The provincial government’s lease on the Norcon Galatea expires at the end of March. — Telegram file photo
“This is a vessel that government sold for a very, very low cost and have leased it back for a much higher cost than they sold it, claiming that it’s in like-new condition,” said St. John’s South Liberal MHA Tom Osborne with regards to the Norcon Galatea, which was known as the MV Hamilton Sound before the government sold it for $214,000 in 2011.
“If the vessel is in like-new condition, why did government just not refurbish the vessel and have a swing vessel on hand without having to spend large amounts of taxpayer dollars putting out short-term contracts to hire a swing vessel when needed?”
Built in 1968, the former MV Hamilton Sound was considered a top candidate for replacement several years before the government finally sold it.

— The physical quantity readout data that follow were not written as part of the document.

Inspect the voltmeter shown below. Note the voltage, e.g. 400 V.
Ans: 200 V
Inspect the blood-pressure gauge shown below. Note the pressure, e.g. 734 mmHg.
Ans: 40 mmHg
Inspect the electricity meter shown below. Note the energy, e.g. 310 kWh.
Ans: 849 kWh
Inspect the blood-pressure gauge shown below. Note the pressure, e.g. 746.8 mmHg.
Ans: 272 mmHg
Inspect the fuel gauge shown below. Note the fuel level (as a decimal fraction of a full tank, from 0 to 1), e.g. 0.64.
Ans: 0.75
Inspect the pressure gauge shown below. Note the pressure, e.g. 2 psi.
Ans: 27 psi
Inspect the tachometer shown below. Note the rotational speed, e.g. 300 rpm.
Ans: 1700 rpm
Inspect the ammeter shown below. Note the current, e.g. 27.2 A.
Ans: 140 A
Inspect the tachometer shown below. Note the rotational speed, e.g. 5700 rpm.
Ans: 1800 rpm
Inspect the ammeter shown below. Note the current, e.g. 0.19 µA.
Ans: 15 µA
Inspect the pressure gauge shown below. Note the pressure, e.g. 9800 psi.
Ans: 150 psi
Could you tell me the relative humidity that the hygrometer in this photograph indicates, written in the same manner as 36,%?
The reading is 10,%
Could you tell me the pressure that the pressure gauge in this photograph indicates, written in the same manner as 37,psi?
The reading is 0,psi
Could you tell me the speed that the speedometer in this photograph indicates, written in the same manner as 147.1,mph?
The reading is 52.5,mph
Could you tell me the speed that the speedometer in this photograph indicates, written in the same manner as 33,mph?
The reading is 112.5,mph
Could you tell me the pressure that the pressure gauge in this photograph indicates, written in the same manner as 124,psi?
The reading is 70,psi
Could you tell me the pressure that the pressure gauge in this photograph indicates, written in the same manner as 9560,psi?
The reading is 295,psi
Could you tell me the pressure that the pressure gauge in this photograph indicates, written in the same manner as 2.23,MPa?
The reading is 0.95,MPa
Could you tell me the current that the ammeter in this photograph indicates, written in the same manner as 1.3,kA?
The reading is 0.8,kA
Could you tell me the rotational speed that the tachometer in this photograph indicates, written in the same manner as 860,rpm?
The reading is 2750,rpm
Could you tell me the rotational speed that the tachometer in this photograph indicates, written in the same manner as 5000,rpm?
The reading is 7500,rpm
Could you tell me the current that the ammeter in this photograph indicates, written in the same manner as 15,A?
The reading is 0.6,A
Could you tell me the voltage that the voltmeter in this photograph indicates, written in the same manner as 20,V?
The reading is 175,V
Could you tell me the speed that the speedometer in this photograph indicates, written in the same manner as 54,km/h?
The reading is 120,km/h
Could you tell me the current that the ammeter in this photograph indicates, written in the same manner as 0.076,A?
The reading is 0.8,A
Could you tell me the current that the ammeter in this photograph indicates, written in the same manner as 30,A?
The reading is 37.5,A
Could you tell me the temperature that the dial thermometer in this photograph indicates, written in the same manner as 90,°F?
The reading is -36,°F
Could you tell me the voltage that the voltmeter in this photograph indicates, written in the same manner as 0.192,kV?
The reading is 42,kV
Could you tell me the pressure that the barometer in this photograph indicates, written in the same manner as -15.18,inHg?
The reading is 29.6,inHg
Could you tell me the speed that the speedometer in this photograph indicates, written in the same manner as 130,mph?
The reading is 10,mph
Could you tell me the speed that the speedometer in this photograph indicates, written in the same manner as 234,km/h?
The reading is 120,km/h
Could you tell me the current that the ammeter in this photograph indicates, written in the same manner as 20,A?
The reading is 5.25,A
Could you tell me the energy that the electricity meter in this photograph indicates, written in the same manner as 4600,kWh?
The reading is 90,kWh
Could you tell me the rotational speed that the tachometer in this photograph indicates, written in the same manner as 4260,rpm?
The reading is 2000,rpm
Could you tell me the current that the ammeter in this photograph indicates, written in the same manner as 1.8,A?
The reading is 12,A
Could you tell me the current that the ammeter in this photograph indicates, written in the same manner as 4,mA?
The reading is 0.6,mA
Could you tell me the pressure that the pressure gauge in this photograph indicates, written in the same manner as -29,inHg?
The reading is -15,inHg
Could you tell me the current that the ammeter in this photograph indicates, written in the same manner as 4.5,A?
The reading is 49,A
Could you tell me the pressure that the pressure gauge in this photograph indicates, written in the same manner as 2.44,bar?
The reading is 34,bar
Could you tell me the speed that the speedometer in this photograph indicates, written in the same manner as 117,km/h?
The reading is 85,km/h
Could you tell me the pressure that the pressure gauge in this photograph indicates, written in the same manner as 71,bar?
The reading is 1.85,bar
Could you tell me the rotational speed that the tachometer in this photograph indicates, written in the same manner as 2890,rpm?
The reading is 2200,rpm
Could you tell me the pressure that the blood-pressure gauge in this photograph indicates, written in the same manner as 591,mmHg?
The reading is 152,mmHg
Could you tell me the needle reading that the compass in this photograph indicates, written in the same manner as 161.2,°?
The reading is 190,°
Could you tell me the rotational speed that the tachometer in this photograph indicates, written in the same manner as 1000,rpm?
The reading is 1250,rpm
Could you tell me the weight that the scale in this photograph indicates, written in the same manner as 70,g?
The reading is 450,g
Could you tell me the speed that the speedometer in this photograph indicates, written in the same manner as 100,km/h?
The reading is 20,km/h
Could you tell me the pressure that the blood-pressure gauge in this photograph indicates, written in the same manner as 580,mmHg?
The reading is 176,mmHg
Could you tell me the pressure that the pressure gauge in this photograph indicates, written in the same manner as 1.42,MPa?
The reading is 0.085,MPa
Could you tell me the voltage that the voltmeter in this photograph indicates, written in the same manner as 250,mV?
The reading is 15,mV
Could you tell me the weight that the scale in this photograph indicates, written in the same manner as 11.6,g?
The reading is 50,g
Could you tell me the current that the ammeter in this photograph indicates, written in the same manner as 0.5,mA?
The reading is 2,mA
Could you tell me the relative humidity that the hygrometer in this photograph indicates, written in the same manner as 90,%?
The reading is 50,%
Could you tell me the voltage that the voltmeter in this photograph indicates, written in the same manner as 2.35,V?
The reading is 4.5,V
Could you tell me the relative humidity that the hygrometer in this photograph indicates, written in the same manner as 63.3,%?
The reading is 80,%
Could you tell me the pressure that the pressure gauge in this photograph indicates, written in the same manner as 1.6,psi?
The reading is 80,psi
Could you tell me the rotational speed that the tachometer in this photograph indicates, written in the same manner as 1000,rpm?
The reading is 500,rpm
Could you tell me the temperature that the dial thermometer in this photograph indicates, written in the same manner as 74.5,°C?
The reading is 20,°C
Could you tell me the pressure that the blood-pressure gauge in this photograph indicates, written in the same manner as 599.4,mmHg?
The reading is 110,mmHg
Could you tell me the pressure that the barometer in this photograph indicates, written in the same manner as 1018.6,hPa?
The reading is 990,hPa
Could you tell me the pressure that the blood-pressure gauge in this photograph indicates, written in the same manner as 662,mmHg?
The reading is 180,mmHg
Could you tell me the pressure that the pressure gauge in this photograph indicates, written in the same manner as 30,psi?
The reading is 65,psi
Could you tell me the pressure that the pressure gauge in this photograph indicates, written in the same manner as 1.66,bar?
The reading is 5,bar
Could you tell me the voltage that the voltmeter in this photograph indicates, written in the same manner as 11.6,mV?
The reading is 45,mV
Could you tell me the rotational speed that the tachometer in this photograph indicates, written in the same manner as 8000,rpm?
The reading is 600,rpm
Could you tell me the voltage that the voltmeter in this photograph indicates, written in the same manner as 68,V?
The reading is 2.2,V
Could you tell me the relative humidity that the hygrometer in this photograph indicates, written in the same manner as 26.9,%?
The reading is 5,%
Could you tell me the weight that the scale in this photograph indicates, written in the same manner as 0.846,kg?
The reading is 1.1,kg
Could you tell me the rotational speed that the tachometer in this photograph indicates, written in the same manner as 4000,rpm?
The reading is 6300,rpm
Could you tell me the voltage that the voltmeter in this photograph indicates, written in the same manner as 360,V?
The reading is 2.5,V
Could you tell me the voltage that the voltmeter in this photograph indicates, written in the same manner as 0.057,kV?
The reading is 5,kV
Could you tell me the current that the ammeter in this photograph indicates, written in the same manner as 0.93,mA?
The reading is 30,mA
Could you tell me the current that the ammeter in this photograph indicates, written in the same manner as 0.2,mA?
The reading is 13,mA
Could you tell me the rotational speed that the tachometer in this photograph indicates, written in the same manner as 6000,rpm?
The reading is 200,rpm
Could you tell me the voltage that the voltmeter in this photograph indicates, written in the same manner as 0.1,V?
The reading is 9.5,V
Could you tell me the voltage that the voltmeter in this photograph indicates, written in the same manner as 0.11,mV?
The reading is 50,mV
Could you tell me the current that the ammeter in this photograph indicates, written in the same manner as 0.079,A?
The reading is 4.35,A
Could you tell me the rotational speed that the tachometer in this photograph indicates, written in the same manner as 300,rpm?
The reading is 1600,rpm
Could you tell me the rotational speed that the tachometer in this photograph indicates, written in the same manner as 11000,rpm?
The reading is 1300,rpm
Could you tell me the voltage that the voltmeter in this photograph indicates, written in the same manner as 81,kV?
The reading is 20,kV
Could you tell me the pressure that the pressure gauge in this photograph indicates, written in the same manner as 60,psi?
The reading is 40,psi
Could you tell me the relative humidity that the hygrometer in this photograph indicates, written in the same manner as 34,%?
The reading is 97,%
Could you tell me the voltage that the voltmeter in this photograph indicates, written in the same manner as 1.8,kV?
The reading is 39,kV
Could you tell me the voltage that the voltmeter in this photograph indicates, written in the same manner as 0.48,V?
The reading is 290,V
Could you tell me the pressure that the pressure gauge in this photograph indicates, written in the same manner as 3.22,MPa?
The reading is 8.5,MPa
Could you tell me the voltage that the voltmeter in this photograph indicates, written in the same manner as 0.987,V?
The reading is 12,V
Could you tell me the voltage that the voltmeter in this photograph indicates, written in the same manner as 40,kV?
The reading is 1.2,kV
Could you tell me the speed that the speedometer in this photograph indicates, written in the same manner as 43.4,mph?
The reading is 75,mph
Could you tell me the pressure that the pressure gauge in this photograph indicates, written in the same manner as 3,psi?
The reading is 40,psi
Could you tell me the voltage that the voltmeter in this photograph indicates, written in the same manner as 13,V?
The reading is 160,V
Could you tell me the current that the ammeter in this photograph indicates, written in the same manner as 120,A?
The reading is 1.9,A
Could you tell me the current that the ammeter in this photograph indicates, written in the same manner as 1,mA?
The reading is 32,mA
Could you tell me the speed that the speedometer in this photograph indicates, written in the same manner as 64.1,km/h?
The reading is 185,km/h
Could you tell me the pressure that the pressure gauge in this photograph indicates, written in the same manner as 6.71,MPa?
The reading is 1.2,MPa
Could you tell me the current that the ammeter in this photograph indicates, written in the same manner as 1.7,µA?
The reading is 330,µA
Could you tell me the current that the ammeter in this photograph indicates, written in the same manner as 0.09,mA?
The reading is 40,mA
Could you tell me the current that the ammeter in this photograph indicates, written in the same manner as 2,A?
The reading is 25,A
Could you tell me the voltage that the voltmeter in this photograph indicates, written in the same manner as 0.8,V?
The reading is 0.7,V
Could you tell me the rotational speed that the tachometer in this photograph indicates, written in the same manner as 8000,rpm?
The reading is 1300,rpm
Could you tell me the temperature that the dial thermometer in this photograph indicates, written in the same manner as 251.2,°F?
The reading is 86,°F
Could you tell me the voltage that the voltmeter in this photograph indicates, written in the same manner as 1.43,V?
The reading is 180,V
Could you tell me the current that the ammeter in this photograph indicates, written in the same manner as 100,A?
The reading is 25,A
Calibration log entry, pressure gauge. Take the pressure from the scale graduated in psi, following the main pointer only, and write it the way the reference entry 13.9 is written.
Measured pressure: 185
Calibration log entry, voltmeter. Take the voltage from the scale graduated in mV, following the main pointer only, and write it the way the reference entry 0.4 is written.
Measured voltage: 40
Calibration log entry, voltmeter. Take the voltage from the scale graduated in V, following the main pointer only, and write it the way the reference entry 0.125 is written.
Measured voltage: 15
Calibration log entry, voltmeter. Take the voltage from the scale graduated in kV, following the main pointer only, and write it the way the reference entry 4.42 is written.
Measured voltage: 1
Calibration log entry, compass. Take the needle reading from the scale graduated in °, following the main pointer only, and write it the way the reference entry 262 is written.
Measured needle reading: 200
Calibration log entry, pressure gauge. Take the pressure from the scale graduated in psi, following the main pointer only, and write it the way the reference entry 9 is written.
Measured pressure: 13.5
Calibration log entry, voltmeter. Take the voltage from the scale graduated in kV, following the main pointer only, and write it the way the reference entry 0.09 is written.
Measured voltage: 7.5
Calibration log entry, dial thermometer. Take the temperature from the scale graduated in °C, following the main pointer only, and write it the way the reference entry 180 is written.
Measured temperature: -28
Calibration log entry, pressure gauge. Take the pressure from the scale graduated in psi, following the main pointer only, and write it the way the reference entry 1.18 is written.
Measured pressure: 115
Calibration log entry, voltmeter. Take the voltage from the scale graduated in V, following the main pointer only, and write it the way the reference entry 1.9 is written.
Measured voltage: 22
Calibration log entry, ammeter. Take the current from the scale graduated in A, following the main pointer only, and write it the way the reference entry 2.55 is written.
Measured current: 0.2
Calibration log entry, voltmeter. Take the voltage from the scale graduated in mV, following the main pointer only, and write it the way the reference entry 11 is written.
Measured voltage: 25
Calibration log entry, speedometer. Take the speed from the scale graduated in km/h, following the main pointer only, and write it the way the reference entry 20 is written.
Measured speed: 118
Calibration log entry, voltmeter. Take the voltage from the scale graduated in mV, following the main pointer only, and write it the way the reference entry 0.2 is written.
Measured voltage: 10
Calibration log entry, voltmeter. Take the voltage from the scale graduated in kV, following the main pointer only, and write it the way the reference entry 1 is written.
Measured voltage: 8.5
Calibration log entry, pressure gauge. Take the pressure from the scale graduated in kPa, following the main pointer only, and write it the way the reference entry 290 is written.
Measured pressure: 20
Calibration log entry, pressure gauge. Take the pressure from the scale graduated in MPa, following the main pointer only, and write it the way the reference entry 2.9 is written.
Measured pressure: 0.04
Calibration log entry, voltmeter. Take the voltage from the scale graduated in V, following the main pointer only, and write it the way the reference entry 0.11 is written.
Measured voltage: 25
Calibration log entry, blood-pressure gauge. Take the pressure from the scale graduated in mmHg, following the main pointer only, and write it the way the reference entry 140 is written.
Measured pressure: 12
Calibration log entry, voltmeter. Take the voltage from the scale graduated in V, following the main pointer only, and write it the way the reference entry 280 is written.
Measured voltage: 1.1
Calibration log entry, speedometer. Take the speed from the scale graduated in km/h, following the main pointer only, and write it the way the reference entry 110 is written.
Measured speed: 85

In November, the government announced it had negotiated a short-term contract with Norcon Marine Services to use the renamed vessel. The company had reportedly invested more than $1 million as part of an extensive overhaul.
That month in the House of Assembly, Liberal Leader Dwight Ball said the government was leasing the vessel at a cost of almost $5,800 per day.
Speaking with The Telegram Friday, Transportation and Works Minister Nick McGrath defended the decision to lease the Norcon Galatea.
“In this particular case, the Galatea did provide what we were looking for, and I think it was one of the best options we could have,” he said.
The ship has provided ferry service to Bell Island alongside the MV Beaumont Hamel.
On Friday, the Norcon Galatea was tied up in Portugal Cove due to high winds and mechanical problems.
Damen Shipyards is building two new ferries for the province that are due to join the provincial fleet next fall.
One of those will serve Bell Island.
McGrath indicated government may consider extending the lease beyond March 31, adding that other companies will also be given consideration if further ferry service is required.
“It’s something that we will look at. That is an option that we have, to extend the contract with the Galatea.”
Osborne also questions the decision to negotiate a lease instead of issuing a tender.
Responding to that issue, McGrath said there was an immediate need for a replacement swing vessel following government’s decision last February to retire the MV Nonia.
“We were left without a swing vessel, so we had to go to market then to look for vessels. We researched the market to see what was available and then through that, you make your decision — do you buy, do you lease, do you go into a short-term contract, long-term contract? All of those things are taken into consideration.”